DIRECTIONS FOR THIS TASK: For the records that follow, please set down exactly the lines between the one holding "Rendered at 1241 by 1754 pixels." and the one holding "For every layout", inclusive, and only those.

MATERIAL FOR THIS EXERCISE:
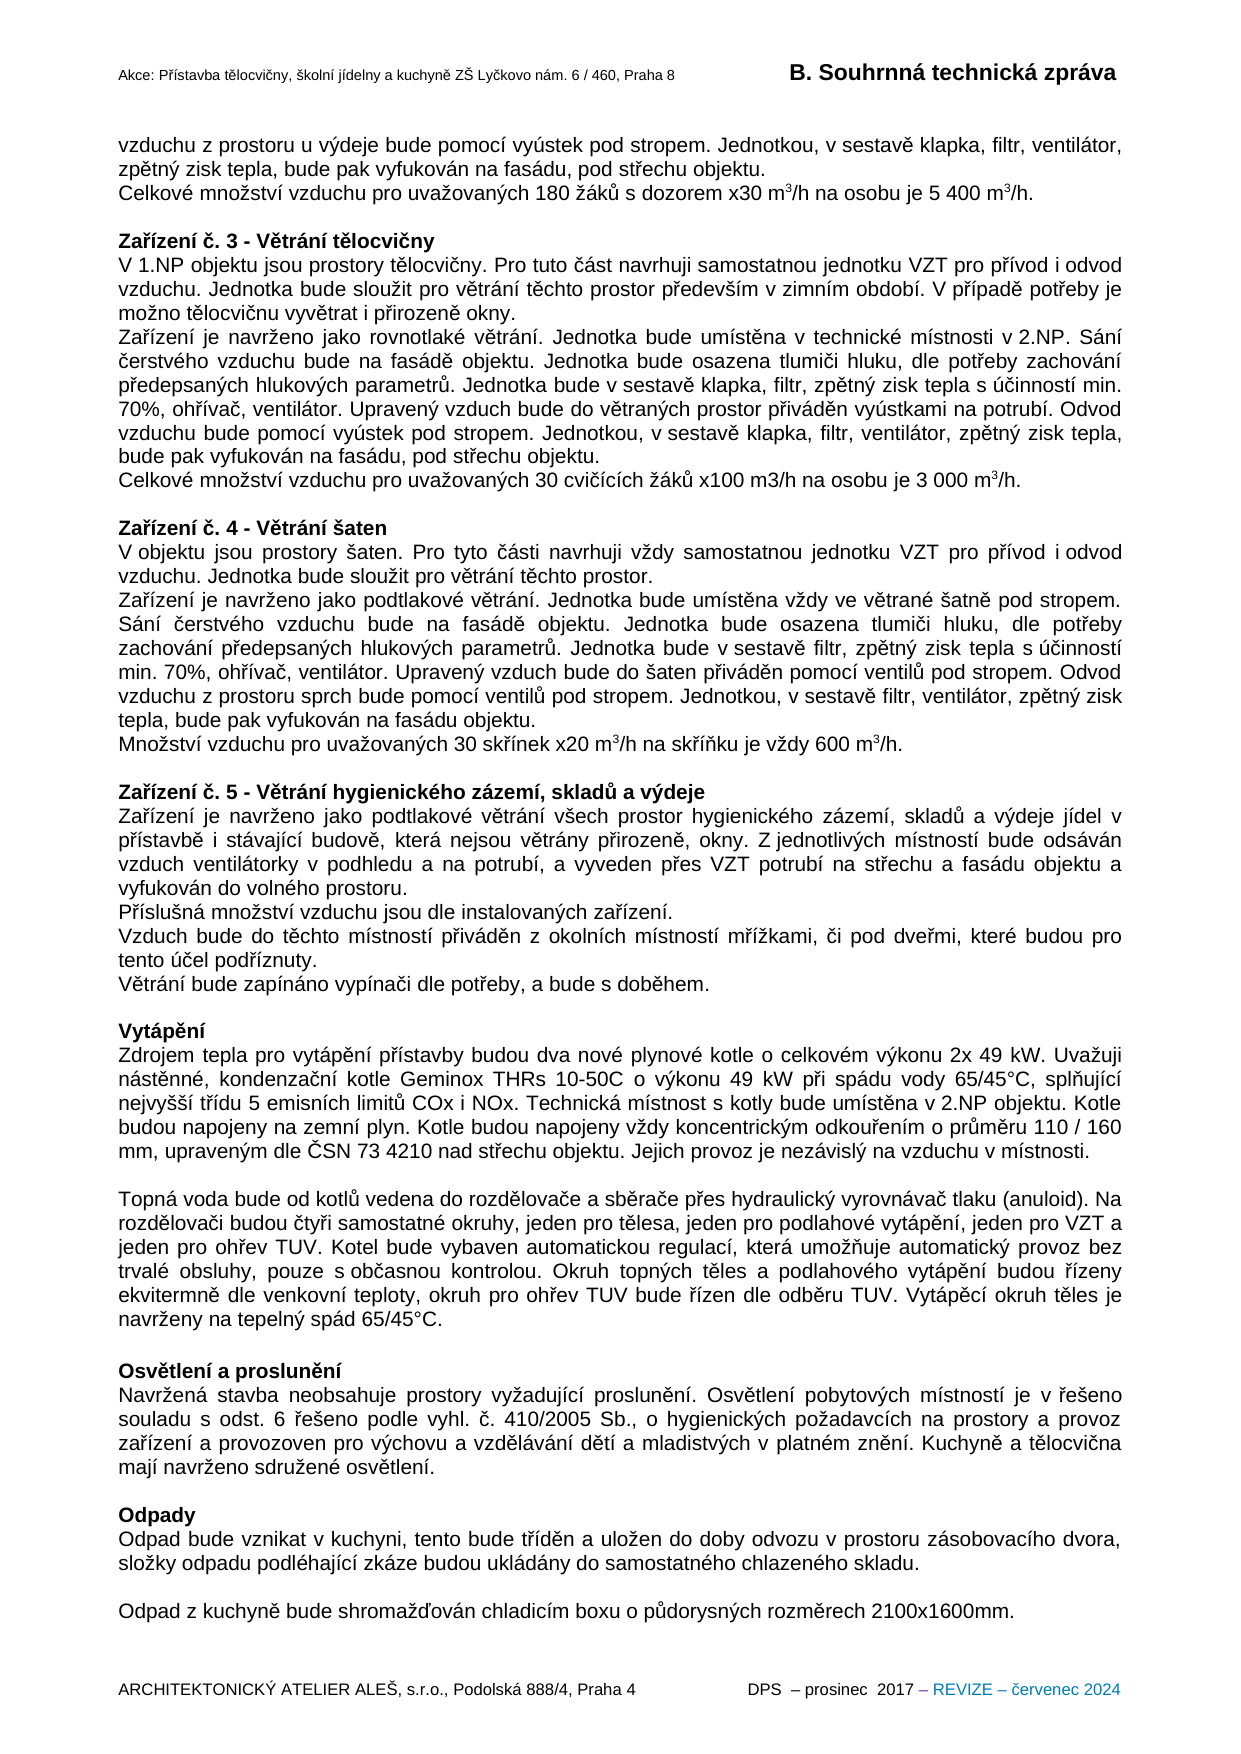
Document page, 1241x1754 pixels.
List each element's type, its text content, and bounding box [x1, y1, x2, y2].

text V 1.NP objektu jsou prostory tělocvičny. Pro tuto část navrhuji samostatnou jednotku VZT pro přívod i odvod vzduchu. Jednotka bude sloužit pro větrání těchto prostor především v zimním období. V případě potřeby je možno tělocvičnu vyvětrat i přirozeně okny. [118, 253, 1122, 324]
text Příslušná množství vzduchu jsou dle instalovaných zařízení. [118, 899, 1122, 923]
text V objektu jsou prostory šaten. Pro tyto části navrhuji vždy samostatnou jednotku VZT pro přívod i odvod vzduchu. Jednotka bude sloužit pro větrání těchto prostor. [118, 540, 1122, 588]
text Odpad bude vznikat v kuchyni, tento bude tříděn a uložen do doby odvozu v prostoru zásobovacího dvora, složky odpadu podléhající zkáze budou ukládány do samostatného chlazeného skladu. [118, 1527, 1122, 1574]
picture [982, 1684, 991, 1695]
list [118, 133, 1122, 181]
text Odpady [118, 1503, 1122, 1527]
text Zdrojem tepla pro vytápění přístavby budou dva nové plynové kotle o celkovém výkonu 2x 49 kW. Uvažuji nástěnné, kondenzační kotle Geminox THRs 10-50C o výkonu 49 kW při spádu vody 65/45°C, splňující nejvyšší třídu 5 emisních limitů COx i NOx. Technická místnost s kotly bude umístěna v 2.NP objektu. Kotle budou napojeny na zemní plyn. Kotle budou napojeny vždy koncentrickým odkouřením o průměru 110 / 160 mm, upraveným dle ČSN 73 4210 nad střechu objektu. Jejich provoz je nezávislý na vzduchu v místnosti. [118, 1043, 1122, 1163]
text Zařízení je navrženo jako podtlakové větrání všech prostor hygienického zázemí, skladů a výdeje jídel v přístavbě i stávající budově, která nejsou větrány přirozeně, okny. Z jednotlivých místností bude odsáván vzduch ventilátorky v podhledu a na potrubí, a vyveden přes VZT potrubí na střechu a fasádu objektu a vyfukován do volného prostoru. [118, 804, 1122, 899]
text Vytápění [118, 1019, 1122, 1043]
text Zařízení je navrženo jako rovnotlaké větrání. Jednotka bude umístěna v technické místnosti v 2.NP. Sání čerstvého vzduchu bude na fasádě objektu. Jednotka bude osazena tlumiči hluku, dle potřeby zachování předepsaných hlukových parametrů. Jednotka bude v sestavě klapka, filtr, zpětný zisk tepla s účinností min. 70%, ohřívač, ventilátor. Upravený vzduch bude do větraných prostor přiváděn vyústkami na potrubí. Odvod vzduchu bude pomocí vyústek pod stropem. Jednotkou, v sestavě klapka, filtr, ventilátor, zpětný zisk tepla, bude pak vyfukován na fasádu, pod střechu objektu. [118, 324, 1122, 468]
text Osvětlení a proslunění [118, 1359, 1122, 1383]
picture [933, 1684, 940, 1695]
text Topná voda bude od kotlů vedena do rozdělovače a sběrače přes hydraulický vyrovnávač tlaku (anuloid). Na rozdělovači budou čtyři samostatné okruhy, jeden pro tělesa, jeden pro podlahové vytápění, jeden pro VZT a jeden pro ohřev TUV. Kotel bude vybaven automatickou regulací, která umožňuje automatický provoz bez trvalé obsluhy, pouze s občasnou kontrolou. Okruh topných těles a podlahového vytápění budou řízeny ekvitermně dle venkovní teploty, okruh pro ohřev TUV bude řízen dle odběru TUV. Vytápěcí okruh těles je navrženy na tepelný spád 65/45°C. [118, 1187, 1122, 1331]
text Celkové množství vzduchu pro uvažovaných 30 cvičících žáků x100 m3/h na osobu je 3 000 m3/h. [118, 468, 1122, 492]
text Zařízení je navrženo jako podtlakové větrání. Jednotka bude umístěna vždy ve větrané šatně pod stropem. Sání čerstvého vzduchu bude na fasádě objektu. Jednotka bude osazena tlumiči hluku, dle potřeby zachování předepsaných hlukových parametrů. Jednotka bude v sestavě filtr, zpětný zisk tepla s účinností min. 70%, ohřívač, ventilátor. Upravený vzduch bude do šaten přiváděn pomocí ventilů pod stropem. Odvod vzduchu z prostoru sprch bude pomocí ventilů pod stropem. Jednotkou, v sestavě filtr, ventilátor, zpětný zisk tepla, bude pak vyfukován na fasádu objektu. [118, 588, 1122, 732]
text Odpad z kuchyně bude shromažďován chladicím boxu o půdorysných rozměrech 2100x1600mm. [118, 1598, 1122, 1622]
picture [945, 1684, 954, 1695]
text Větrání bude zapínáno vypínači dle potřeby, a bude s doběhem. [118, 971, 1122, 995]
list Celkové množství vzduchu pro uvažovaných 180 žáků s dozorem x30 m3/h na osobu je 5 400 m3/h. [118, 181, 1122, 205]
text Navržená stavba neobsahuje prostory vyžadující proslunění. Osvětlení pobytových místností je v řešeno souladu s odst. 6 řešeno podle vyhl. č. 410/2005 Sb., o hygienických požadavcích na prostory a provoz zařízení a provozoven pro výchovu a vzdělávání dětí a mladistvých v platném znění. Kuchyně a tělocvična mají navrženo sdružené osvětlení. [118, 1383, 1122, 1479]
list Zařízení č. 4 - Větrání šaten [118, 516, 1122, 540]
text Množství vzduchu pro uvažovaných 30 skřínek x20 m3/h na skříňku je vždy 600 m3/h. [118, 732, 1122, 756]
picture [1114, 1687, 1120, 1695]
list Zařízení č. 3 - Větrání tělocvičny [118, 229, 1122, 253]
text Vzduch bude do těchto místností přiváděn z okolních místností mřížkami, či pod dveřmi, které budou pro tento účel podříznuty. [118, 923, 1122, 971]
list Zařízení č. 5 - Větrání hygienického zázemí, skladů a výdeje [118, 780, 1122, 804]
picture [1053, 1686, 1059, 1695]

...

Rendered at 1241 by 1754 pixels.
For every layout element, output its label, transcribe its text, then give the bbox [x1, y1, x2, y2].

COMPLETED EXERCISE:
Rendered at 1241 by 1754 pixels.
For every layout element, output its label, transcribe its text, then give the bbox [x1, y1, x2, y2].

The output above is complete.